= Heuristic (engineering) =

In engineering, heuristics are experience-based methods used to reduce the need for calculations pertaining to equipment size, performance, or operating conditions. Heuristics are fallible and do not guarantee a correct solution. It is important to understand their limitations when applying them to different equipment and processes. Though heuristics are limited, they may be of value. This is because they offer time-saving approximations in preliminary process design.

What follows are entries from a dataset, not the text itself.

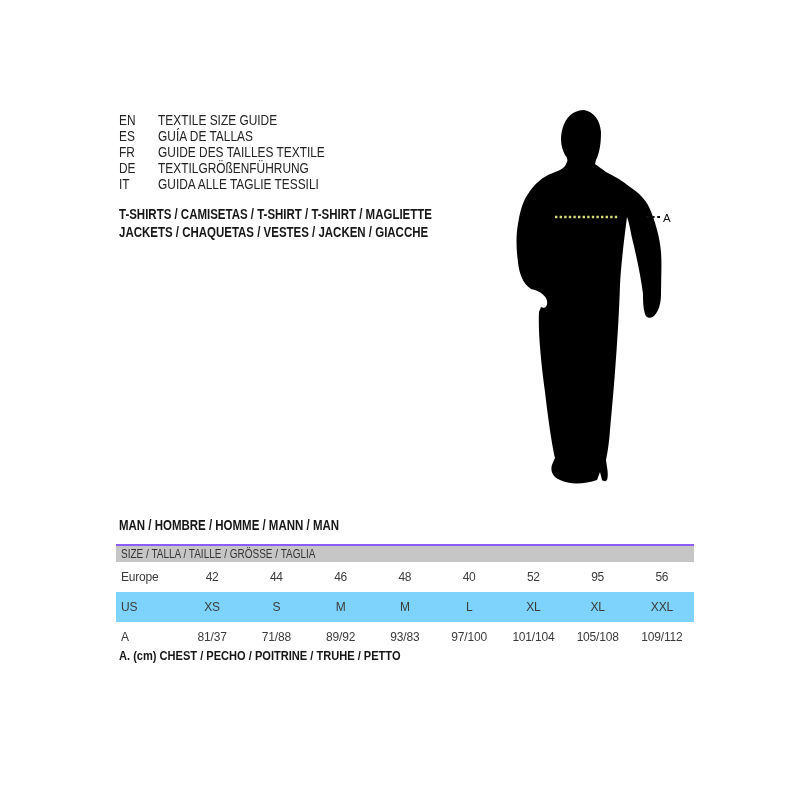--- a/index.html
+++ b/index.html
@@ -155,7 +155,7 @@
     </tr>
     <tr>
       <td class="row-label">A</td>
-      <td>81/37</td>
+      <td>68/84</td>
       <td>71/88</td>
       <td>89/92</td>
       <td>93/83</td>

Problem solving methods are intrinsic to forensic engineering methods, where failures are analysed for the root cause or causes. Only when failures have been investigated with conclusive results can remedial action be taken with confidence.

==Examples==
===Storage Vessels===
These heuristics were taken from Turton's "Analysis, Synthesis, and Design of Chemical Processes".
- Use vertical tanks on legs when the tank is less than 3.8 m^{3}.
- Use horizontal tanks on concrete supports when the tank is between 3.8 and 38 m^{3},
- Use vertical tanks on concrete pads when the tank is beyond 38 m^{3},
- Liquids subject to breathing losses may be stored in tanks with floating or expansion roofs for conservation.
- Freeboard is 15% below 1.9 m^{3} and 10% above 1.9 m^{3}.
- Thirty-day capacity often is specified for raw materials and products, but depends on connecting transportation equipment schedules.

===Pumps===
These heuristics were taken from Turton's "Analysis, Synthesis, and Design of Chemical Processes".
- Centrifugal pumps: Single Stage: for of 0.057-18.9 m^{3}/min, 152 m maximum head. Multistage: for 0.076-41.6 m^{3}/min, 1675 m maximum head. Efficiency is 45% at 0.378 m^{3}/min, 70% at 1.89 m^{3}/min, 80% at 37.8 m^{3}/min.
- Axial pumps: for 0.076–378 m^{3}/min, 12 m head, 65-85% efficiency.
- Rotary pumps: for 0.00378-18.9 m^{3}/min, 15,200 m head, 50-80% efficiency.
- Reciprocating pumps: for 0.0378-37.8 m^{3}/min, 300 km head maximum. Efficiency is 70% at 7.46 kW, 85% at 37.3 kW, and 90% at 373 kW.